I need to get away from the shards of glass, that damn music, but the lilting melody follows me like children. Maybe it’s the children that Lynn wants so badly. Maybe I don’t care. I hear their refrain, a familiar one at that...a pocket full of poesy. I swallow thick white fear. The noise around me morphs into a minuet. I burst through the door of my colleague’s office. It’s empty. The panic in my throat, it’s growing, festering. I need a doctor, a specialist. This has to be neurological, psychological, one of those words, a treatable one that ended with “logical”. I see movement in the boardroom. I rake at my hair, and my feet take over. They’re all in here. No one looks up at me. Their faces are fixed on a television screen. We all fall down...I hear in my left ear, and swat at the unseen melody.
A mousy girl in black tights speaks into a microphone on television. Police are in the background rummaging around the front of a house. It’s my house. This is a mistake. I was just there...ashes, ashes...She appears to be speaking slowly, but I hear only broken pieces. The rest of her words seem to pause for me alone. The reporter gazes at the camera, directly at my face. Her voice steadies itself on a tightrope. She says, “Appears to be a single gun shot.” She looks away, and her voice pitches forward in high speed, so that I hear, “The victim is identified as the long time C.E.O. of...surviving wife, Lynn...caliber...broken” The police are digging through my wife’s flowerbed, uprooting the violets that Lynn planted last spring. The time glows on the screen. It is 10:13a.m.

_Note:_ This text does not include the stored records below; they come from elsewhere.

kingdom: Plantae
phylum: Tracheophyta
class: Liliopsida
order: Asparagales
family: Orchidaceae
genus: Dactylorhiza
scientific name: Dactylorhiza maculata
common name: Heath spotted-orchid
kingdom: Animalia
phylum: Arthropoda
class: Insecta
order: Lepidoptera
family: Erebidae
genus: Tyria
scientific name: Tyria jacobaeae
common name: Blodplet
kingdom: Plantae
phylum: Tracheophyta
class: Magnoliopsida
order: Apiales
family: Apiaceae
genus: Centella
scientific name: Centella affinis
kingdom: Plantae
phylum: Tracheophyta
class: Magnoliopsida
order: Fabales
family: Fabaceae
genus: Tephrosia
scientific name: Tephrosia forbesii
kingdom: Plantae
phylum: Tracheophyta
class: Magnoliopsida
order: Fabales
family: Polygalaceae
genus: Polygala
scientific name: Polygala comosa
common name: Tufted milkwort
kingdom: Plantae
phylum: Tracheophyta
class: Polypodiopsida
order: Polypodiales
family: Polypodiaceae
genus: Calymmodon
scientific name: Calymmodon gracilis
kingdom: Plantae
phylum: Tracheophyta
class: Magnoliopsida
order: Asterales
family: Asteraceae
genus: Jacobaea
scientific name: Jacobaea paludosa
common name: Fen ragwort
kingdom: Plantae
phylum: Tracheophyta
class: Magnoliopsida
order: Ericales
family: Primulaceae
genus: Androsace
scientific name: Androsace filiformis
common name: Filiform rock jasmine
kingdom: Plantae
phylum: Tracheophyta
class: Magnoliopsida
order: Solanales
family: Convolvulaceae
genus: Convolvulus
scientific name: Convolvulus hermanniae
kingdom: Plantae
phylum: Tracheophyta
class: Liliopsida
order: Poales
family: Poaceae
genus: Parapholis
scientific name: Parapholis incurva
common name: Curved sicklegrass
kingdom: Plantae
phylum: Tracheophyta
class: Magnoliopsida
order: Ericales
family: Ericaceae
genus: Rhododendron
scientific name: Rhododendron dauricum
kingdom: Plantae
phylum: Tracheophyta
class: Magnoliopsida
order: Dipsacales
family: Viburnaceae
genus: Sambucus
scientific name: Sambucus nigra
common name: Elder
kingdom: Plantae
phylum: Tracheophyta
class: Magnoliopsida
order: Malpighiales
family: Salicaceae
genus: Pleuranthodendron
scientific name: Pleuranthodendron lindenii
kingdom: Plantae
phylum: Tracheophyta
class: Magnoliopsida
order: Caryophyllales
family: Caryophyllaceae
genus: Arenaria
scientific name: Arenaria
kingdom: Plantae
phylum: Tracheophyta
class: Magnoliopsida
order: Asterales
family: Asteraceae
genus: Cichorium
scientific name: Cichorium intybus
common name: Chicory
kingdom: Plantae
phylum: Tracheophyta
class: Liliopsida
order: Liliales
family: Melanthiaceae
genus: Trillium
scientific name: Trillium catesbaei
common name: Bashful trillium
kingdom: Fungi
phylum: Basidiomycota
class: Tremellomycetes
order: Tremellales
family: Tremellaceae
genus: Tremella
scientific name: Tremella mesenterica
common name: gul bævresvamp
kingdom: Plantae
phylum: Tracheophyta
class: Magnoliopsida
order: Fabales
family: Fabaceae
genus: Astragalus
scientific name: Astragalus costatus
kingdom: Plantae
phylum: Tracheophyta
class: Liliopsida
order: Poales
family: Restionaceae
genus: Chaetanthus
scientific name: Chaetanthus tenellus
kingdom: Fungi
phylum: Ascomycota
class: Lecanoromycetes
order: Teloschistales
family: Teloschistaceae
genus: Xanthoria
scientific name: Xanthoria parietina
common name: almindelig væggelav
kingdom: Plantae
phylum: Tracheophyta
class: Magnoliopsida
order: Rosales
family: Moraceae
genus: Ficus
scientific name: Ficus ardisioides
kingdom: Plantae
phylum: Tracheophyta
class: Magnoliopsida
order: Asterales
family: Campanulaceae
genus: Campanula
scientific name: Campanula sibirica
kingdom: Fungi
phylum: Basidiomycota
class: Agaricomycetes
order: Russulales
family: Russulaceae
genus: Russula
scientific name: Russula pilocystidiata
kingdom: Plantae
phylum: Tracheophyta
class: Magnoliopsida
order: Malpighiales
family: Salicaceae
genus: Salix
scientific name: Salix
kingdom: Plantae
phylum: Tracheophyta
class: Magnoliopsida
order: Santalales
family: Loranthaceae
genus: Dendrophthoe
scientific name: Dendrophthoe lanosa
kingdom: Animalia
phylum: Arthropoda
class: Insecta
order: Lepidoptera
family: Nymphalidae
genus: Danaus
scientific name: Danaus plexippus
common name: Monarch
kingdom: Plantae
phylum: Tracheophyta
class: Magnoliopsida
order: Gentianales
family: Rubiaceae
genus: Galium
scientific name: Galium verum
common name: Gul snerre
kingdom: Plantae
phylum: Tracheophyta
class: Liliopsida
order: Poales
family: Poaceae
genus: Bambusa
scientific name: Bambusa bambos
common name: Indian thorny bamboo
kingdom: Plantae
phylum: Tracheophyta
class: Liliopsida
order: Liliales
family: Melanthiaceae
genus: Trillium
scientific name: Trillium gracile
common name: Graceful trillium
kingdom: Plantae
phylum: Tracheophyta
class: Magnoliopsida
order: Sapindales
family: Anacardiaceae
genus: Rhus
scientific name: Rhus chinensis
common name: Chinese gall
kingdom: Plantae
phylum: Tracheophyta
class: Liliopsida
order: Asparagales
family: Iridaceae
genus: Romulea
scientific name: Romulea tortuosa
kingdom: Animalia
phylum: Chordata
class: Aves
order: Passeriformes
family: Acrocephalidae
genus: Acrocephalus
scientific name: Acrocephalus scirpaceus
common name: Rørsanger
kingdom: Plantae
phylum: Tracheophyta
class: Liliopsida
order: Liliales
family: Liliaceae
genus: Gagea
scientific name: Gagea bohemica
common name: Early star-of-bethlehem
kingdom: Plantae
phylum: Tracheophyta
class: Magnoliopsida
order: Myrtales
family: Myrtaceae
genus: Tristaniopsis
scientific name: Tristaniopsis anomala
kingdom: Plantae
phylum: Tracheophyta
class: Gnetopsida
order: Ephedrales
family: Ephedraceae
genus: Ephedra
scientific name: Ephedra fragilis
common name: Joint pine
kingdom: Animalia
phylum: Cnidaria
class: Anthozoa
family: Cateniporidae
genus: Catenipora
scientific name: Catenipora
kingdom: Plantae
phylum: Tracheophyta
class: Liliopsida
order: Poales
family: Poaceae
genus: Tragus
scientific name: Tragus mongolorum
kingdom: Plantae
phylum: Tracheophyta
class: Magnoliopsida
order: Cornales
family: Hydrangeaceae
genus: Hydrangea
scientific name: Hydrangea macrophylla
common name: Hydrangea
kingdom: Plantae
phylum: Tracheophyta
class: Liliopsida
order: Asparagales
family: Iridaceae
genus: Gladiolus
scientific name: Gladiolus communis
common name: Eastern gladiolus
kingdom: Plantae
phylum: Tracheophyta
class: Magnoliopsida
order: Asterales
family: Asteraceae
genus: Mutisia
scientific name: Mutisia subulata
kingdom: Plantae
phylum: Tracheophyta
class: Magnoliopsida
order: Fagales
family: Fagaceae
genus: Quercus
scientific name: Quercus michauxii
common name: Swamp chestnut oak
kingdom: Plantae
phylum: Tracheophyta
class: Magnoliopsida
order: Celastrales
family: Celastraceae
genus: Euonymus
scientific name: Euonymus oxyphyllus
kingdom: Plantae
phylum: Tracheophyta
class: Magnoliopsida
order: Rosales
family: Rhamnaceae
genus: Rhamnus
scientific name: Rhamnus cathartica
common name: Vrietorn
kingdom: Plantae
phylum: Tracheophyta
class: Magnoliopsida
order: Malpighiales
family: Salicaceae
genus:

I run from the boardroom, and sprint down six flights of stairs. Running seems to alleviate something in my brain.
Outside, the sunlight splinters through my head. My nose bleeds, but I ignore it. No cab, no subway, I don’t want their twisted music. I exhale and dart through traffic. It’s bad reporting, the wrong damn house. I drop my briefcase, spilling its contents on the city street. It’s all a delusion, a mirage in the desert of my cortex. My welcome mat says welcome. My door is open.
Lynn is talking to a detective on the sofa. She’s wearing cuffs. Paramedics stream like ants from the bedroom. Worker ants. The window’s broken, and I hear its single piano cord still rocking in the air. An officer is dusting the broken glass. He pauses to answer a cell phone. I kneel beside him and watch his expressions, trolling for answers. I see a body bag on the bed, and I laugh, because for a moment, it makes sense. My timid wife has managed to shoot an intruder. That’s it. I stare at the bag. It’s waiting for me. I feel that something is waiting for me, so I walk over and pull the zipper. It’s my body. My face is white, twisted from the impact of a single bullet. I still hear my own laugh, so far away. I touch my own cold hand and stare at the tiny flowers jutting from my lapel: a pocket full of posies. I hear my wife’s voice. She says, “self-defense,” a falsetto-soft lie, straight faced and accapello. I turn in to the rush of sound coming up behind me. It engulfs me, claiming me...daisies, I think. Crescendo. Finale.